■ Check your understanding
a - Answer these questions about the travel piece on the Sierra de Gredos:
(i) To which city did the writer and Marina first book train tickets?
(ii) According to the travel piece, how far from Madrid is the countryside they found?
(iii) How much did a night at the Parador de Gredos cost them?
b - Turn the paragraph of the Sierra de Gredos travel piece that begins "The mighty Sierra de Gredos" into a short bulleted list that keeps its main facts.
c - Carry on the travel piece about the Sierra de Gredos from the point where it stops.

■ Quoted passage
-- Opening Marker --

How to Relax: Parador and Walking in the Sierra de Gredos

Sierra de Gredos, Pine forest

I don’t do relaxing very well, but this last week body and brain had a private conversation, and it was decided that a weekend off was very much in order. Marina and I booked tickets to Malaga on the new super-fast AVE route, and found a great deal in a 4 star hotel. Then we realised that going from one big city to another for the weekend wasn’t a good start, cancelled everything, and went back to the drawing board.

What we needed was countryside, but where do you find that these days? If you stop getting out of the city enough, ‘countryside proper’ starts seeming like this weird semi-forbidden construct, something from the past that you can go and look at to see how things use to be, but mustn’t touch, just as it becomes in scary future-fiction, like 1984 or Brave New World.

Still, after a weekend very much in contact with nature, I can report that it’s still there, in all it’s glory, not two and a half hours from Madrid.

Sierra de Gredos, Plataforma de Gredos

The mighty Sierra de Gredos, in the Province of Avila, is as magnificent as the Alps. The air is achingly pure, the streams oxygen-clear, and even in April, the sawtooth peaks are covered in a thick white topping of snow. We stayed in the Parador de Gredos (for just 80 Euros a night, a special offer for being ‘friends of the Parador’ – free to sign up), a low, granite edifice set in the middle of a quiet pine forest.

-- Closing Marker --

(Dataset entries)

-- Opening Marker --

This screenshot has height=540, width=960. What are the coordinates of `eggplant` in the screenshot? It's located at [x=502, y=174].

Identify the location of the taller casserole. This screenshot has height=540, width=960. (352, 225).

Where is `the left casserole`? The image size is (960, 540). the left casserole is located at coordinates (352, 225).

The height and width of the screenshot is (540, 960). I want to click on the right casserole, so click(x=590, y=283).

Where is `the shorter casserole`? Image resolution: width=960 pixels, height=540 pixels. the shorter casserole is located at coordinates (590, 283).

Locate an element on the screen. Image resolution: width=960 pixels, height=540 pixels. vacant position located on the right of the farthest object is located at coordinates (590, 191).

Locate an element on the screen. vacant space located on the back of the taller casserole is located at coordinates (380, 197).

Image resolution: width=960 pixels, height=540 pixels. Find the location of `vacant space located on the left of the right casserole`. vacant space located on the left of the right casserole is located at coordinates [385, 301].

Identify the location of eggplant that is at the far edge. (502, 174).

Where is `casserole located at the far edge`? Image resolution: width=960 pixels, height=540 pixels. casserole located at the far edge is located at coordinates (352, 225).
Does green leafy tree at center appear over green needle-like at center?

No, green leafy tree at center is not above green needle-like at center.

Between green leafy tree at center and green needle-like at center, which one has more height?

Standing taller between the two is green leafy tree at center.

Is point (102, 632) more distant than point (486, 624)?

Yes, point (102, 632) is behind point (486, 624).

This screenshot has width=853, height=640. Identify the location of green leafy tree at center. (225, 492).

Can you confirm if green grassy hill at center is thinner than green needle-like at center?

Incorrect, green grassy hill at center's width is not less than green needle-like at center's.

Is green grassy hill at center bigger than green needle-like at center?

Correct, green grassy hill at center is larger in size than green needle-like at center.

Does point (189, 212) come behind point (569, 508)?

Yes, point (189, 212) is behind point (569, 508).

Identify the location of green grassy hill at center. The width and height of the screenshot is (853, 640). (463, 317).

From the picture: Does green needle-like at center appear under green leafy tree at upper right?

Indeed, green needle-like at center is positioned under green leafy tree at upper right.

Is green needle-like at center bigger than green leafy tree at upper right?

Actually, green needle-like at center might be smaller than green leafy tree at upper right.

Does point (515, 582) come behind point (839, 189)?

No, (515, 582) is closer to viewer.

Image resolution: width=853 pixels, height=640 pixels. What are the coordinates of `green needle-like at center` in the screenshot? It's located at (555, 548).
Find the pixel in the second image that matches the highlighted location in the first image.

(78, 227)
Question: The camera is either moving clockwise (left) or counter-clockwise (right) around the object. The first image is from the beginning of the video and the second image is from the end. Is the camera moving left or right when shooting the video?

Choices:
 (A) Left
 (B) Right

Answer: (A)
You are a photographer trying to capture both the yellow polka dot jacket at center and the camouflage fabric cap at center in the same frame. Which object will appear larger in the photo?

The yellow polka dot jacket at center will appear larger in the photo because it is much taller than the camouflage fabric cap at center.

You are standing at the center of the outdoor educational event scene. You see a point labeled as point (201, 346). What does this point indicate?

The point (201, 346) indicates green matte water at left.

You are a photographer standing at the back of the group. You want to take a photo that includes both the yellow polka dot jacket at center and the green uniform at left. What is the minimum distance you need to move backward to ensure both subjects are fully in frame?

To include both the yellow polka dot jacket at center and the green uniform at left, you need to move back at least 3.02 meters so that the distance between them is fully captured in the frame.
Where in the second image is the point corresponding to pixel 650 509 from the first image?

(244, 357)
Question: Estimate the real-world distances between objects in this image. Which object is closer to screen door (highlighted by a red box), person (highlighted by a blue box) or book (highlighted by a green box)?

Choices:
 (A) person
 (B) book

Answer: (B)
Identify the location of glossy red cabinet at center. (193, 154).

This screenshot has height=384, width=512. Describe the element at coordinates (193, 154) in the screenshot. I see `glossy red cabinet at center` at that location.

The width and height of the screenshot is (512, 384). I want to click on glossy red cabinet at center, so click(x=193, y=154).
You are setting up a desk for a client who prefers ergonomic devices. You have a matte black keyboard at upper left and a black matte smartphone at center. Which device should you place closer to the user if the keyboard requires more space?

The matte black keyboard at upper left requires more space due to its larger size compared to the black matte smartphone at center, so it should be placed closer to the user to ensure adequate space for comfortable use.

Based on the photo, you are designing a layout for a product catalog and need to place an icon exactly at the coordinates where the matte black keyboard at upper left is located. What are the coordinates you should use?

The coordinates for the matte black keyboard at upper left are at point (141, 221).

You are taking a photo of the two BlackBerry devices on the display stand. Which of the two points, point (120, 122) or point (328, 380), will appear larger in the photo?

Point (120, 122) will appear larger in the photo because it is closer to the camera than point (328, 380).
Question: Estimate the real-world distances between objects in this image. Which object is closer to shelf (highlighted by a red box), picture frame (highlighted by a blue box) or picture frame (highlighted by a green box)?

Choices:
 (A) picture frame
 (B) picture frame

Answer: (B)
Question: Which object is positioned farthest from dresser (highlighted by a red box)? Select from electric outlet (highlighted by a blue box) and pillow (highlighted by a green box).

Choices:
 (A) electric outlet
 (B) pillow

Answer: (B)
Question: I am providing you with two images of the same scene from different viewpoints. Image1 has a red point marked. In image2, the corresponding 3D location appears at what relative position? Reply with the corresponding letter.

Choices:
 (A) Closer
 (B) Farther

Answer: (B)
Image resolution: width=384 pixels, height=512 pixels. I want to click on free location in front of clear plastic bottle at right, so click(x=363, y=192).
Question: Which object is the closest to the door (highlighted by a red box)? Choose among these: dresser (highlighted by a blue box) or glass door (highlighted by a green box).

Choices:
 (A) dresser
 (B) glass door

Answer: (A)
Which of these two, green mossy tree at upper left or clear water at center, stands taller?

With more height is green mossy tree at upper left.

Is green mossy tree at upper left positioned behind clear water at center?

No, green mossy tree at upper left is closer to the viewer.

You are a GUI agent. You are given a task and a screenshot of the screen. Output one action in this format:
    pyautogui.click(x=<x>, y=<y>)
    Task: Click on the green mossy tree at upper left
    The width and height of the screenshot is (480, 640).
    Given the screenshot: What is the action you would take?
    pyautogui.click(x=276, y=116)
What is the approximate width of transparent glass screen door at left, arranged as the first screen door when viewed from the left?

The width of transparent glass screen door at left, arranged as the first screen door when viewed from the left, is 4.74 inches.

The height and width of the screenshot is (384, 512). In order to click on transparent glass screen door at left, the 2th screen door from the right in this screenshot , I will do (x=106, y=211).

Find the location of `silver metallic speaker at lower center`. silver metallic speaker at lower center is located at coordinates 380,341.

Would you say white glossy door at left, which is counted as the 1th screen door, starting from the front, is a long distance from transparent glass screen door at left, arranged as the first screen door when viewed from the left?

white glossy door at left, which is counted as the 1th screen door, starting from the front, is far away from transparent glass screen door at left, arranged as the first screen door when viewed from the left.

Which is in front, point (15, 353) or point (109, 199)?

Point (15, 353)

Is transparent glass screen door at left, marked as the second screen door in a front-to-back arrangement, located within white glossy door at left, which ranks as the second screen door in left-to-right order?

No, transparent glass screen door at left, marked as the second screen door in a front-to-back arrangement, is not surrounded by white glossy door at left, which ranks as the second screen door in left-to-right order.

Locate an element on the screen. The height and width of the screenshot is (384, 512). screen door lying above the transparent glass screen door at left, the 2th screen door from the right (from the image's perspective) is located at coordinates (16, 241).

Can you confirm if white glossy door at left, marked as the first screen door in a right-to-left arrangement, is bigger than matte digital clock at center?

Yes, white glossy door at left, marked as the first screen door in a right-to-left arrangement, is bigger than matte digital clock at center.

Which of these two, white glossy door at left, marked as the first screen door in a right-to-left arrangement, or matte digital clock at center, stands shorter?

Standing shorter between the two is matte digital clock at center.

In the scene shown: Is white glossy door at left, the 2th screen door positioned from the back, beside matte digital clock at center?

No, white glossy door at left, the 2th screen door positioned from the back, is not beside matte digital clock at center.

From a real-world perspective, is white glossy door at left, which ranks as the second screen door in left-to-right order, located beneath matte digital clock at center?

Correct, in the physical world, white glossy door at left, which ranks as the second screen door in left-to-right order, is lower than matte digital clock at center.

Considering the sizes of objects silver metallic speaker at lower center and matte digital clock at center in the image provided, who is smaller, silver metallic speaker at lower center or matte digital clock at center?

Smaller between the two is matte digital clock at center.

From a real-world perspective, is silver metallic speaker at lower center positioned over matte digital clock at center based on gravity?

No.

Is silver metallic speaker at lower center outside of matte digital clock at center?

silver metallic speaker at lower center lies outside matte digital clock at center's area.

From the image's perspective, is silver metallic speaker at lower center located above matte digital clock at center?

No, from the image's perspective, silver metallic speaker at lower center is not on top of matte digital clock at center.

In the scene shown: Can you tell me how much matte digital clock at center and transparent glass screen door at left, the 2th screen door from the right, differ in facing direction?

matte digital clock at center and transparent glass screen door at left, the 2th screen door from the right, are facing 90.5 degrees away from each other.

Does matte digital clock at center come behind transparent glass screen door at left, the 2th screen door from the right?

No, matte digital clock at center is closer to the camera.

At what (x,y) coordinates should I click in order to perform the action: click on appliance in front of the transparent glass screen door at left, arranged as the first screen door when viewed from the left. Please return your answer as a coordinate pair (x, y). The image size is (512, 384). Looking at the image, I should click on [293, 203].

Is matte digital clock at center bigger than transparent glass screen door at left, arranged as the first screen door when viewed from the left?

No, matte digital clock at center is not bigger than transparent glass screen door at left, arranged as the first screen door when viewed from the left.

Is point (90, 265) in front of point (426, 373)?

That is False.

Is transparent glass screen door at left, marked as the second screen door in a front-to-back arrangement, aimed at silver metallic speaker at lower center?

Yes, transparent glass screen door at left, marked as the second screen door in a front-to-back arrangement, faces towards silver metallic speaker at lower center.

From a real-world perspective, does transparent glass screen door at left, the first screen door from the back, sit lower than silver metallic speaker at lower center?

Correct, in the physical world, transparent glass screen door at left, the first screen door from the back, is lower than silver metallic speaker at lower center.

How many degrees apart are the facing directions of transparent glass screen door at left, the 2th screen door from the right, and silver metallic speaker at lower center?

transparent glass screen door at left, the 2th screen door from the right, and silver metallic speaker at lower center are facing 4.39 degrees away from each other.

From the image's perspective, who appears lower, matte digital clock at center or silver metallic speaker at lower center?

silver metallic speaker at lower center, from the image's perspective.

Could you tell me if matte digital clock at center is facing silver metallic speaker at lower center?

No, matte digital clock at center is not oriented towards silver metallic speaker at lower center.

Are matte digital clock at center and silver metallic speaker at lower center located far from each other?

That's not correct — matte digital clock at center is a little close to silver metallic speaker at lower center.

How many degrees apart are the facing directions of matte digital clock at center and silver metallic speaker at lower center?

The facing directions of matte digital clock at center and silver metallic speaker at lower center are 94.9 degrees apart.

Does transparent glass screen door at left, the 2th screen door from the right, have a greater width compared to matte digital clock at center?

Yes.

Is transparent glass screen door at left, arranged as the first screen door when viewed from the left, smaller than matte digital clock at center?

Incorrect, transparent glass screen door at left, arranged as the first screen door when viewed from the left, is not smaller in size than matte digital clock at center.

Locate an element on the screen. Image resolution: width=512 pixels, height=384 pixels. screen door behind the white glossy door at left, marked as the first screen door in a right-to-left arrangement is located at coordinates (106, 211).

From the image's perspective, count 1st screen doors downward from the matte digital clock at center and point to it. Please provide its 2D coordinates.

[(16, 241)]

-- Closing Marker --

■ Your responses
a -
(i) Malaga.
(ii) Not two and a half hours.
(iii) 80 Euros a night.

b -
- The Sierra de Gredos is in the Province of Avila and is as magnificent as the Alps.
- The air is very pure and the streams are oxygen-clear.
- Even in April, the sawtooth peaks are covered in thick snow.
- They stayed at the Parador de Gredos for 80 Euros a night, a special offer for "friends of the Parador," which is free to join.
- The Parador is a low granite building in the middle of a quiet pine forest.

c -
The walking starts at the door, with a short circular route that quickly cleans lungs, heart and mind, but reception will give you a print out with other even nicer walks a short distance away. We headed up to the still-snow-bound Plataforma de Gredos, a base for hikes much higher into the mountains (there is a refuge after two and a half hours, you can spend a night there, then head for the top peaks), and to a lighter trail along a burbling mountain stream that started in the next village along from the Parador.

The result? We managed to relax. Enormously. We were pampered by the comforts of the Parador. We discovered that the wilds are very much ‘still there’ and we reveled in them. We want to spend more time in them. Soon.

Are you a city-dweller who occasionally wonders if the countryside is still really there? (Or a country-dweller who won’t go near the city?!)

Update: When we finished our half an hour jaunt upstream from the Plataforma de Gredos, we arrived back at the car and, to all of our amazement, bumped into Katie, fellow blogger and friend. She was just about to embark on an overnight stay at the refuge 2 hours uphill, before attempting the summit with friends the next day. See her awe-inspiring photos on Flickr, which really show that the Sierra de Gredos is indeed a mountain range to be reckoned with.